Poached Eggs over Polenta with Olive-Herb Pesto
for the pesto:
1/3 cup olive oil
1/2 cup green olives, coarsely chopped
1 cup fresh Italian parsley or basil, coarsely chopped (I used basil)
1/2 cup fresh thyme, coarsely chopped (I used ½ tsp. of dried thyme)
Mix olives and fresh herbs in a medium-sized bowl. Stir in olive oil and season with salt and pepper. Mix until homogenous. Set aside.
For the polenta:
2 cups polenta (I used 2 cups of yellow corn meal)
8 cups water (depending on how thick you like your polenta)
1/2 cup hard cheese, shredded (Parmesan or Gruyere are both great for this)
3/4 teaspoon salt
Heat water in a large pot, when boiling, slowly pour in polenta. Lower the temperature to simmer and cook for about 20-25 minutes (the corn meal only took about 5 minutes because it is so fine), until polenta has absorbed the water. Take pot off flame and stir in shredded cheese and salt. Season with salt and pepper. Cover and set aside until plating.
for the poached eggs:
1 teaspoon lightly-colored vinegar (any type will do, just not balsamic as it will color the eggs)

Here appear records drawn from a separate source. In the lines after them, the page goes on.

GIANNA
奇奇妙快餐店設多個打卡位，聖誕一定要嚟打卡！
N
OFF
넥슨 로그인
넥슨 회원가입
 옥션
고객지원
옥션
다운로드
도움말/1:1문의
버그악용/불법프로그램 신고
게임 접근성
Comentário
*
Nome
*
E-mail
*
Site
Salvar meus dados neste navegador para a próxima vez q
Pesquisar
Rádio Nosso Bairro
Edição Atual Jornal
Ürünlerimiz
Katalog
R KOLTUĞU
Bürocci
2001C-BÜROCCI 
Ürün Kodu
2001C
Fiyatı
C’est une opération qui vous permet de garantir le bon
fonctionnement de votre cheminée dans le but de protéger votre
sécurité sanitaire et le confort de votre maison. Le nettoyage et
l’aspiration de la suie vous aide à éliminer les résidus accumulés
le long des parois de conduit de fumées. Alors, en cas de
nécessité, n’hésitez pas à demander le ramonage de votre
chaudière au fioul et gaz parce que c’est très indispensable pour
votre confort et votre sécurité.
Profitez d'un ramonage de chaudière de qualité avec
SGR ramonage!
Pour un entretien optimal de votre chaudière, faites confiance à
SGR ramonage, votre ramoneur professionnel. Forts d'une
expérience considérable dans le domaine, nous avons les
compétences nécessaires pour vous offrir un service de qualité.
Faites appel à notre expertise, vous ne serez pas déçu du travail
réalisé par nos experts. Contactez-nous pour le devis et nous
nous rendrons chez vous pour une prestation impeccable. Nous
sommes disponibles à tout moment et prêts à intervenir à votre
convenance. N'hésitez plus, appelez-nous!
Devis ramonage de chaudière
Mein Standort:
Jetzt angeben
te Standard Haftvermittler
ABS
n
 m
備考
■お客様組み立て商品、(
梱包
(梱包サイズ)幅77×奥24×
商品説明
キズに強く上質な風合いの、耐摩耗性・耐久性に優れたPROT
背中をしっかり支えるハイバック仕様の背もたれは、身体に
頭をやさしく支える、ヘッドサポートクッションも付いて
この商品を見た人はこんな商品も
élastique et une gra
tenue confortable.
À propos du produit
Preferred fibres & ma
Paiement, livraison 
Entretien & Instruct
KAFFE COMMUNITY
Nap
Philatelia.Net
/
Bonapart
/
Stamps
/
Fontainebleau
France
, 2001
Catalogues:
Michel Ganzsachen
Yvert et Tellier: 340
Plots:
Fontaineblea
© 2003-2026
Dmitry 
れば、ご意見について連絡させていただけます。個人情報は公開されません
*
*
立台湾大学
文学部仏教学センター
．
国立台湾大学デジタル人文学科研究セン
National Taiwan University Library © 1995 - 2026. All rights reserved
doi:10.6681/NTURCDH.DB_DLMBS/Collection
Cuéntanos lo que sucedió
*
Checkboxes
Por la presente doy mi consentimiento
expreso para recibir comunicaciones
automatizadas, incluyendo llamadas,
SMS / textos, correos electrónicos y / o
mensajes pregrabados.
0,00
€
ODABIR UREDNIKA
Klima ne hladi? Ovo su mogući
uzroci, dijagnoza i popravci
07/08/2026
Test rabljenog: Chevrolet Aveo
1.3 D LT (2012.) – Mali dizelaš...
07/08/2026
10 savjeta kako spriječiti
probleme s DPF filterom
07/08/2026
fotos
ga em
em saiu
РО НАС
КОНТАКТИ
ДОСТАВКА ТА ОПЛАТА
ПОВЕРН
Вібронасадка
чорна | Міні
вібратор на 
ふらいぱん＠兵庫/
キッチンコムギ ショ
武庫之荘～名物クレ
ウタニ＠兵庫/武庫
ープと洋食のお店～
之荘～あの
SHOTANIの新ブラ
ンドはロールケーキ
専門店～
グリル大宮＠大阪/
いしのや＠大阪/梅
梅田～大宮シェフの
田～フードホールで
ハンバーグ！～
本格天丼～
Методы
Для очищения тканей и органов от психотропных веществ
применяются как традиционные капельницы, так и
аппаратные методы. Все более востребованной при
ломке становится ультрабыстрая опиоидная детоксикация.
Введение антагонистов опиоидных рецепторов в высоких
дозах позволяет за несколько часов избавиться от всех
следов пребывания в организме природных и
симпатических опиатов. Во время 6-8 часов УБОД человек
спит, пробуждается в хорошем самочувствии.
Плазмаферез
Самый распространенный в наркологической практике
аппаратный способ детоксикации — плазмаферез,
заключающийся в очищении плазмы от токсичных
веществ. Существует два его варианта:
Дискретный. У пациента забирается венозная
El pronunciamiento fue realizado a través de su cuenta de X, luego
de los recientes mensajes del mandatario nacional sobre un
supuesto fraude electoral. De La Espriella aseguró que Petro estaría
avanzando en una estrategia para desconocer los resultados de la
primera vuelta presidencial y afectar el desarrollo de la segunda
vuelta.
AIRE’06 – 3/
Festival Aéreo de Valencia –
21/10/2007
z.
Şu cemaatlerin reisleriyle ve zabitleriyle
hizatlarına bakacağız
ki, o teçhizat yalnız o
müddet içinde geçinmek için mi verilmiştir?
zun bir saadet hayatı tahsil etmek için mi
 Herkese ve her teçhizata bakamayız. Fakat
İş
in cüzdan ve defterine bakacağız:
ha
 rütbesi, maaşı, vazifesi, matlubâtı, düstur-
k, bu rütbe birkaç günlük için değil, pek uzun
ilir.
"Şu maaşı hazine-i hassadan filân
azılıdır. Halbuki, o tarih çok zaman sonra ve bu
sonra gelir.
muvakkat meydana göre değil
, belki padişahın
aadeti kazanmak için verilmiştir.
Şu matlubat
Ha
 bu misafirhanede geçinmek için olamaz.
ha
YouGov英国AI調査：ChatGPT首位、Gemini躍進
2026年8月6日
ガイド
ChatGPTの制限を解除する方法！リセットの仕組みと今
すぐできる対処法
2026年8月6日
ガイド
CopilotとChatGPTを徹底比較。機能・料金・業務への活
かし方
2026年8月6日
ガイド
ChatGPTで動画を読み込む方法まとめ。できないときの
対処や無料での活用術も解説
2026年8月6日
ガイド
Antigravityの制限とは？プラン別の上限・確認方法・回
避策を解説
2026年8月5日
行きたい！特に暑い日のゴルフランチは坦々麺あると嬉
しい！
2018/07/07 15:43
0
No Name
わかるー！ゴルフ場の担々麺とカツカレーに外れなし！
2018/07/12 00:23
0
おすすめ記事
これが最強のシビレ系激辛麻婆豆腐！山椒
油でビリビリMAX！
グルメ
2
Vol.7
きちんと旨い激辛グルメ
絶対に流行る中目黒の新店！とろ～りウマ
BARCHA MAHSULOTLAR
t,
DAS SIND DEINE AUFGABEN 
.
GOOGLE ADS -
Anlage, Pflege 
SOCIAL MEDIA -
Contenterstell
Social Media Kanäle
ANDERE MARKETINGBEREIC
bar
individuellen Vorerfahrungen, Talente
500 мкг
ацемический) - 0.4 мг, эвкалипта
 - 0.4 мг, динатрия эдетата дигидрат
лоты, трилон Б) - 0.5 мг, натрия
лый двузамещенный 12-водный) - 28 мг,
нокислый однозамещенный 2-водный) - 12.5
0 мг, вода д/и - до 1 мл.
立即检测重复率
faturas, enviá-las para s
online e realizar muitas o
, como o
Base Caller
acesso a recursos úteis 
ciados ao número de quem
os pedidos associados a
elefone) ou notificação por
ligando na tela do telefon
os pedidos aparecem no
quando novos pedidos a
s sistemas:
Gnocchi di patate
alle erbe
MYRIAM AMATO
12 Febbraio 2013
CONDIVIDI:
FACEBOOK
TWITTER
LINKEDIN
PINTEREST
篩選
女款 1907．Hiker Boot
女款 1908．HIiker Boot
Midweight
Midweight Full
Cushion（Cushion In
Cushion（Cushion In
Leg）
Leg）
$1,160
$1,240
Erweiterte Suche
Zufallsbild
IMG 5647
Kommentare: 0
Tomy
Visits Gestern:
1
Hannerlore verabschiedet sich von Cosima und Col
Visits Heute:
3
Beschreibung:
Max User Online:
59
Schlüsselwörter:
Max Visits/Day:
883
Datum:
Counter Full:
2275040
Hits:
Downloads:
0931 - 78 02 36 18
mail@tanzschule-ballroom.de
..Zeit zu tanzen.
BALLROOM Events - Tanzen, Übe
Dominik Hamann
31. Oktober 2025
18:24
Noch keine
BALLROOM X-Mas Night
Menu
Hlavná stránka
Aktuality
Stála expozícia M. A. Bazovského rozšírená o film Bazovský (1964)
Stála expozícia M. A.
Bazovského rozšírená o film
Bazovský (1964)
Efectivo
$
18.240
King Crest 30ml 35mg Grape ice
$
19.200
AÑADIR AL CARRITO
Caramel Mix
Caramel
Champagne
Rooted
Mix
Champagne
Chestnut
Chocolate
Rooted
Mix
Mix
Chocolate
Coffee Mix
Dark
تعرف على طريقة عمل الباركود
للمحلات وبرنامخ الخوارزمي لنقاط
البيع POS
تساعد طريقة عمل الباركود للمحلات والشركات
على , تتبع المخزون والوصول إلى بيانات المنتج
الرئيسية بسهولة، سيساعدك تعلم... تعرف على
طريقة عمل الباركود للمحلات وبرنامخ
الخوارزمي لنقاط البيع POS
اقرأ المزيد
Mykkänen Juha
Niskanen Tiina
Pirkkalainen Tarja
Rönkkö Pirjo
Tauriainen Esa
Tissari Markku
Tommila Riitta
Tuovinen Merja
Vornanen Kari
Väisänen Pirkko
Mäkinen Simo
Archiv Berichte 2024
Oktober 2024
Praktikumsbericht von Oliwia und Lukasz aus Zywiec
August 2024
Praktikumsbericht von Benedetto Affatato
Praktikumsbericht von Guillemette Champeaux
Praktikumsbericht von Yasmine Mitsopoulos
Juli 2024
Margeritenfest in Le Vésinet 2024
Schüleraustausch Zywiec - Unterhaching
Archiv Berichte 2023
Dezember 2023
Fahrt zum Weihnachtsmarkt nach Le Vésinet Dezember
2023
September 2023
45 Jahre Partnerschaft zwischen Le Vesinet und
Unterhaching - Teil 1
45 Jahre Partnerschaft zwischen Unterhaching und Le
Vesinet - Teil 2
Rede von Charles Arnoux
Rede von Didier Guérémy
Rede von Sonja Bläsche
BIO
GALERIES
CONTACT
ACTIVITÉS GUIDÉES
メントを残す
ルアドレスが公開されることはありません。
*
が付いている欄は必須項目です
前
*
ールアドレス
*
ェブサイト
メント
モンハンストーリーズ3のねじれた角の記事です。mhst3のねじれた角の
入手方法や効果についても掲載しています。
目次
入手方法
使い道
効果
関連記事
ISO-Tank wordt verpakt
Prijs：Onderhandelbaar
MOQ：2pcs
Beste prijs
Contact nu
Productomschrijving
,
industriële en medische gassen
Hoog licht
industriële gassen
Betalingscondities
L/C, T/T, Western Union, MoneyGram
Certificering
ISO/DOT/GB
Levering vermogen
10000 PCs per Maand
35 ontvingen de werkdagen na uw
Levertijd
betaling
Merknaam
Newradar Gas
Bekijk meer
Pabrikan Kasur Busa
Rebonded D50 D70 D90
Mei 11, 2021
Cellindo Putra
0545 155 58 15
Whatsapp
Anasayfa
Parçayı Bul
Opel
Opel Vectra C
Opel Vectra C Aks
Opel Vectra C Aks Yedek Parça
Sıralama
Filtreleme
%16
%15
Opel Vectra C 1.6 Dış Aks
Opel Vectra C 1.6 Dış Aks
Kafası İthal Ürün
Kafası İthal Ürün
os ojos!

Crack eggs into a small bowl, set aside. Heat another medium-sized pot with water, adding a sprinkle of salt and teaspoon of vinegar to water. When water is at a boil, slip the four eggs into the water bath, swirling with a spoon to help eggs form into solid shapes. Cook for about four minutes for a slightly runny center to six minutes for a firm center (I did 6 minutes)
to assemble the dish:
ladle about 1 1/2 cups of the polenta into a large bowl, add an egg to each bowl, garnish with the olive-herb pesto. Serve with extra olive oil and lots of salt and pepper.
This was a good recipe. A grown-up should help with the boiling water because the corn meal gets hard to stir and it’s hard to pour the eggs into boiling water.